• Task to complete
Reproduce the lines below, from the first one through the line containing "The second photo", with both ends included.

(Dataset entries)
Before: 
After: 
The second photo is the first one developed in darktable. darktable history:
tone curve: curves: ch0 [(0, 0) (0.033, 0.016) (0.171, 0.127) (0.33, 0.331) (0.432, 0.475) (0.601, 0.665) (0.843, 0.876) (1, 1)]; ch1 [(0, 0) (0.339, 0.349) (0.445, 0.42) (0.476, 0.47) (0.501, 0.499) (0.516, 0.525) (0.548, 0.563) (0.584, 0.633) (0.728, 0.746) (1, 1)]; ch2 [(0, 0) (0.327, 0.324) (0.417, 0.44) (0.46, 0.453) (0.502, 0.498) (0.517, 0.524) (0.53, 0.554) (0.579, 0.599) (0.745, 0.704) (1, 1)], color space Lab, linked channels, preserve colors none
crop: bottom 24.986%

• Response
Before: 
After: 
The second photo is the first one developed in darktable. darktable history:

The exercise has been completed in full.